*INSTRUCTIONS TO FOLLOW*. Copy everything from "For the past" down to "on the defensive." in the passage below on AI in asset and wealth management, keeping every word and mark unchanged.
*** SELECTED EXCERPT ***
For the past decade Asset and Wealth managers have seen tremendous change affect their business model. Fee pressure has led to an all out price war and the move to passive investment has put active managers on the defensive.
There comes Artificial Intelligence, Machine Learning and other data anlytics technologies. All together, AI, Ml and the use of NLP (Natural language processing) are offering the industry efficient solutions on both the need to generate alpha and the need to contain costs.
Natural language processing associated with machine learning is now helping by
- Incorporating a wider range of sources into investment models, retrieving filings, financial reports, press releases, news articles, social media activity
- Analyzing a wider range of unstructured data, i.e. alternative data including, satellite images, credit card data, store circulation data, country risk data
- Facilitating the automation of manual middle and back office tasks by implementing intelligent automation solutions capable of reducing costs associated with repetitive and high volume tasks
- Improving first line of defense supervision, by adding efficiency to real time monitoring and surveillance of suspicious transactions as well as conduct reviews, including chat, email, communications monitoring.
*** End of SELECTED EXCERPT ***
*** DATASET SECTION ***
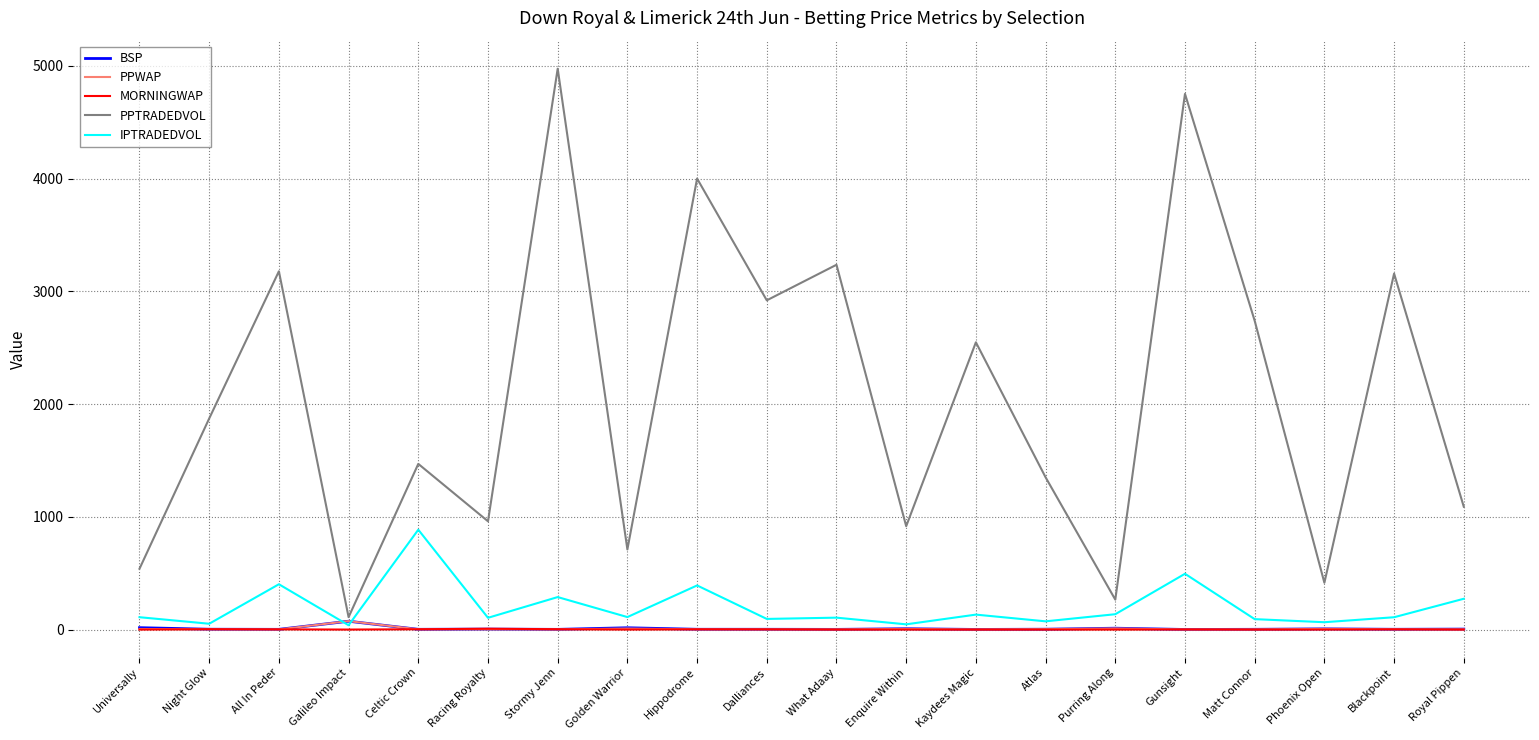

Which series has the widest spread of values?

PPTRADEDVOL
*** End of DATASET SECTION ***
*REPLY*.
For the past decade Asset and Wealth managers have seen tremendous change affect their business model. Fee pressure has led to an all out price war and the move to passive investment has put active managers on the defensive.